Five

It’s a small room with a single window through which sunlight falls for a time in the morning. He likes to sit in the window seat and look out across the short distance between his building, the roof-tops just slightly below, and the gap through the buildings beyond that allow him his moments of sun. The book sits to one side between his now-empty bowl of cereal and a half-finished tea.

His room is much as you’d expect for a young man of few means. He sleeps in a never-made cot, and eats cold food due to a lack of a kitchen, his meals usually cobbled from small items garnered from local stores and padded with what forage he can find in a part-wild city. It’s a modest existence he enjoys, and it provides a type of freedom for him to indulge simple vices and a penchant for laziness. Unfettered by fashion or house pride, the room is little more than a box in which to keep his stuff, a modest treasure chest of items gathered and protected in his short journey to manhood. He keeps found art, old and damaged books, notepads and worn paper bearing scribbling or doodles. There’s little to suggest a man with a plan or intent, just a jumble of objects the meaning of each of which is never immediately obvious, a haphazard catalogue of insignificant monuments known only to the moment and the man. Like all hallmarks of poverty, each thing is an imperfect note played to a melody of years, a marking of time and unwillingness to surrender objects lest they provide respite in some fanciful future moment.
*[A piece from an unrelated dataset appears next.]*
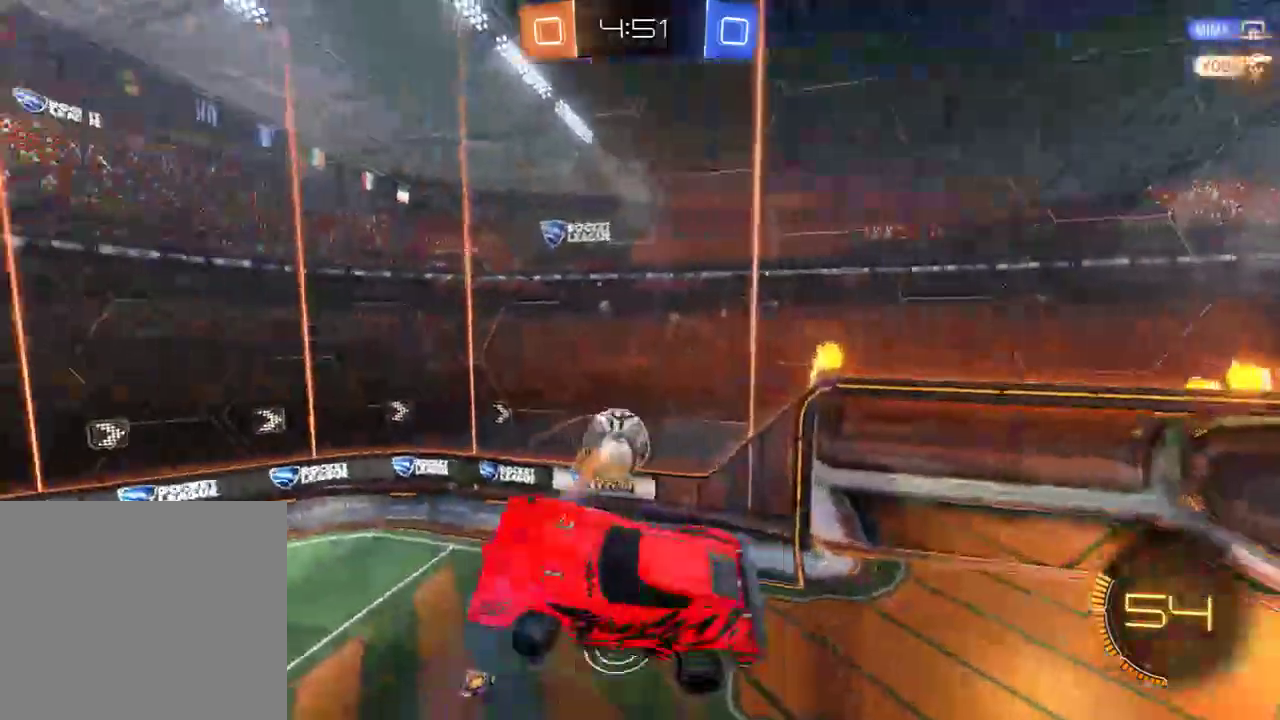
{"buttons": ["B"], "left_stick": "down-right", "right_stick": "center", "events": [[17, "left_stick", "up-left"], [217, "left_stick", "center"], [283, "B", "down"], [283, "left_stick", "up-right"], [467, "left_stick", "down-right"]]}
He shifts uncomfortably in his seat, glances at the book. He knows it’s a children’s story, a cautionary tale of the fickle nature of kings and gods, but it triggered a long-forgotten unease. “Where are the sparrows?” he asks himself.

He remembers being a child and seeing the flocks flying from the fields to the low, forested hills outside the city. They would mass in the twilight, a rush of chirrups and fluttering wings, swooping low over the buildings and folk, before settling in a garrulous chatter in the distant trees. He’d seen them with his grandfather, the old man’s arthritic fingers pointing out the quarrel coming up across the city before it gathered up and dropped into the forest. He remembered feeling that every bird in the trees was shouting at once, marking time and space, or sharing news of their day in the sun, friends and family alike jostling for attention before falling asleep with the loss of the light.
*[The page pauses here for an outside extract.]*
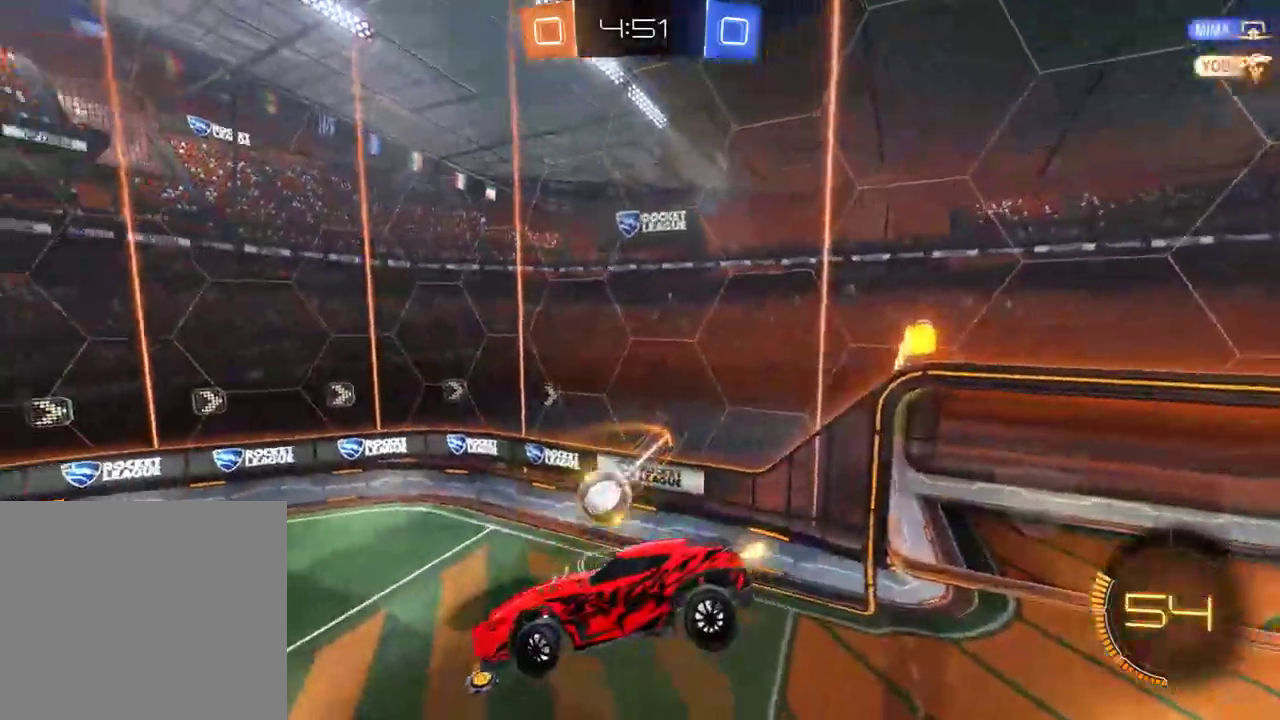
{"buttons": ["B"], "left_stick": "right", "right_stick": "center", "events": [[233, "left_stick", "down"], [383, "left_stick", "right"]]}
But he can’t remember seeing such a quarrel for many years. Sparrows are there, flitting between the cracks in the flat, hard, sun-baked pan of the city, but the joyous flocks of his childhood are gone, individual birds now eking their own existence from the tailings of humanity, like the broken remnants of a civilisation that tumbled beneath the eroding waters of an onrushing flood.

“Are they lonely…” he murmurs, and shifts in his seat again. As the sun slips behind the buildings across the roof he stands, dresses, and leaves his small room, his brow furrowed.